— Problem —
What is needed is each line of the data below that holds the string "your".

Items listed in a dataset
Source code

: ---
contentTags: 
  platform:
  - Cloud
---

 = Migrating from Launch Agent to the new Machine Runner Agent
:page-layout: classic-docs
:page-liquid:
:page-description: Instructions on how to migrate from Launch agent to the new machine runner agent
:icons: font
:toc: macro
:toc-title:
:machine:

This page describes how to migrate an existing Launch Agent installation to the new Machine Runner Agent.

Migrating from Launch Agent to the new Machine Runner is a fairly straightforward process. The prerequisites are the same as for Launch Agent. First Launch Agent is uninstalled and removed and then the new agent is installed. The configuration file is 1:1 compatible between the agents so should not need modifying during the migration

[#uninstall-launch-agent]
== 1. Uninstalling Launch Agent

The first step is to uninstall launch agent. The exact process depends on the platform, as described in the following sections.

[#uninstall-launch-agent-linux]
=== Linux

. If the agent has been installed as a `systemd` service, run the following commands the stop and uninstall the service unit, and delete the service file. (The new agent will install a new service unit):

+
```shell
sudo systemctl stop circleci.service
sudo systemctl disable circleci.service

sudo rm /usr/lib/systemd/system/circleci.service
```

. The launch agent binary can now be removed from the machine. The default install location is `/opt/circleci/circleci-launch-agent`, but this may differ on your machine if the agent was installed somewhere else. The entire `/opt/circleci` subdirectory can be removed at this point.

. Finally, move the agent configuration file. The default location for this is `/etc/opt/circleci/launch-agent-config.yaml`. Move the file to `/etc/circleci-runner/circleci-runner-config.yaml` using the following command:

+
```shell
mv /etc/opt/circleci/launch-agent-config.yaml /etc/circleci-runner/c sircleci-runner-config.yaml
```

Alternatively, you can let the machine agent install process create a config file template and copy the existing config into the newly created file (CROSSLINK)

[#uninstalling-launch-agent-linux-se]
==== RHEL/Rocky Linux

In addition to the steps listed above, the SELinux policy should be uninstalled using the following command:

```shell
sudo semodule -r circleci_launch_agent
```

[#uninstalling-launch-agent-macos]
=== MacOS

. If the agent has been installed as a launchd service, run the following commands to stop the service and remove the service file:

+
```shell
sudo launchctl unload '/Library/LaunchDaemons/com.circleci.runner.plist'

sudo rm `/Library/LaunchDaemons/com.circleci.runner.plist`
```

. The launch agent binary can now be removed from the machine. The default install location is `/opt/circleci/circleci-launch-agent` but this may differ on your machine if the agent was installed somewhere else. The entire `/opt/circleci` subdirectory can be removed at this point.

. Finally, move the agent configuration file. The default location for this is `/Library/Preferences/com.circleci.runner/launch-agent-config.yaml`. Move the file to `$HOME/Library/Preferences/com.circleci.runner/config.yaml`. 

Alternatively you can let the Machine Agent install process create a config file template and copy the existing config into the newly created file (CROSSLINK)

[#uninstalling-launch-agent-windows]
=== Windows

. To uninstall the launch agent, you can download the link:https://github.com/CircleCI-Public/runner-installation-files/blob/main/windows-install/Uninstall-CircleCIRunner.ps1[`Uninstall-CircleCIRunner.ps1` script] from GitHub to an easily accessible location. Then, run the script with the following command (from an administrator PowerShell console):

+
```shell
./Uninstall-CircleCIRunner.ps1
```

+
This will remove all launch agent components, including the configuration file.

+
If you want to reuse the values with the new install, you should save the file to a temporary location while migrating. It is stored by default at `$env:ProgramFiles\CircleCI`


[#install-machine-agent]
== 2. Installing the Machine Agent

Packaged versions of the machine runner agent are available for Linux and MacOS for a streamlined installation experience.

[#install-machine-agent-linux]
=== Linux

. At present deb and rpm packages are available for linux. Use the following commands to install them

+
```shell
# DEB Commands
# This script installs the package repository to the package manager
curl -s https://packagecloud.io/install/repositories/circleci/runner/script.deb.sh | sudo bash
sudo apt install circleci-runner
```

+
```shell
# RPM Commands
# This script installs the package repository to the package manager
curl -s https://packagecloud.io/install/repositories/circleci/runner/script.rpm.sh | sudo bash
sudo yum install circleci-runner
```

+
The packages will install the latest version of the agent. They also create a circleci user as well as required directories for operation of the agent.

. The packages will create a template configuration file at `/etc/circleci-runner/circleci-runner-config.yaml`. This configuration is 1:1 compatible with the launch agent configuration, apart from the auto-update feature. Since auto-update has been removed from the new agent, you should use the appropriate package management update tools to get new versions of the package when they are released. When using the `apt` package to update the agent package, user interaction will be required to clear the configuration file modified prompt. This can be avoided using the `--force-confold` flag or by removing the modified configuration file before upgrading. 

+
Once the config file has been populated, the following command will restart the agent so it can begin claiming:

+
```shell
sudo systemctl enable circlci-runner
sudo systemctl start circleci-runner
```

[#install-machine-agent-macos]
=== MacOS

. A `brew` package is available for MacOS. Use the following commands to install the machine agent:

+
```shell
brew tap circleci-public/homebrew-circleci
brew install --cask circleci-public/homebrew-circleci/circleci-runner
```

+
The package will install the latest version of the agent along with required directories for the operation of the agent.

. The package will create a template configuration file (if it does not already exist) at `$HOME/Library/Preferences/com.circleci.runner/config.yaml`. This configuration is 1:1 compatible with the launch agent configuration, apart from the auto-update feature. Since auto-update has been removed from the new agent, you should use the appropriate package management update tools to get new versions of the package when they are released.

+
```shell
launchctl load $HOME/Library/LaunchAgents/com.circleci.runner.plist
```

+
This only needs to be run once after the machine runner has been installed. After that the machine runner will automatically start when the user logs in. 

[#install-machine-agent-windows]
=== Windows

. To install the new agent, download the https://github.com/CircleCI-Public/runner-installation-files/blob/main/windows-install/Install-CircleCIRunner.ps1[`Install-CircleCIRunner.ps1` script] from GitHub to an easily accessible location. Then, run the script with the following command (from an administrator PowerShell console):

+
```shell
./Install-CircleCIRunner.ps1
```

— Finished exercise —
. The launch agent binary can now be removed from the machine. The default install location is `/opt/circleci/circleci-launch-agent`, but this may differ on your machine if the agent was installed somewhere else. The entire `/opt/circleci` subdirectory can be removed at this point.
. The launch agent binary can now be removed from the machine. The default install location is `/opt/circleci/circleci-launch-agent` but this may differ on your machine if the agent was installed somewhere else. The entire `/opt/circleci` subdirectory can be removed at this point.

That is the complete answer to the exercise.